The movie itself is pretty good, perhaps worthy of three stars. Some good points: a nice, recurring love/fantasy theme music or melody. Perhaps the love theme is derived from the bridal costumes and weddings. Parts of the movie are quite haunting. There are no luscious beauties here at all found in other Bava films; the women are rather plain with the exception of what appears to be one beautiful, tall Black woman walking by (quick) and an extremely nice, long pair of legs close-up.
While the theme music is pleasant, there are nauseating guitar sequences during action shots. Horror buffs and people who crave gore will not find either in this movie. Own this only if you are serious about building a Mario Bava collection (I am).

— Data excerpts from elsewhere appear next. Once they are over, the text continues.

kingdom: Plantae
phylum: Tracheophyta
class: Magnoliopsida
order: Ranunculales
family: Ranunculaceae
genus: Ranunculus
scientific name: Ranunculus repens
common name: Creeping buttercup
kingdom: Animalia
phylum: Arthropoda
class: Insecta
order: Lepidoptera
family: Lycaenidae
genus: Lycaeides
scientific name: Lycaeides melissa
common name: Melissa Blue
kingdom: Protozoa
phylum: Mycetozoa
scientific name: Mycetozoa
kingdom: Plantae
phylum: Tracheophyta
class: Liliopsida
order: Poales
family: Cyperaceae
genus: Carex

probably the best this movie will ever look
Bava's intriguing and original twist on the Italian giallo (a genre he had pretty much invented with Evil Eye and Blood and Black Lace) with an empathic view towards the killer (who is never hidden like in other thrillers but revealled right at the start). However, this is not a harrowing portrait of perversity like Henry:Portrait of a Serial Killer or even Psycho. Bava's colourful compositions and beautiful cinematography give the proceedings a decidedly playful appeal - and his surreal flashbacks whenever the killer strikes avoids the use of on-screen gore. His use of voice-overs in the opening is inspired, as our 'hero' ponders his madness, what drives him to kill, etc. All this is delivered with a suitible ironic european flavour that non-Bava fans may be rather baffled by.
It's a shame that 'Hatchet' didn't receive the sort of dvd treatment 'Black Sunday' or 'Lisa & the Devil' got from Image, but it's a solid addition to any collection of Bava's work or fans of early Italian horror. The image quality looks reasonable enough, but the sound quality is rather distracting, although perfectly audible. Of course there aren't any extras.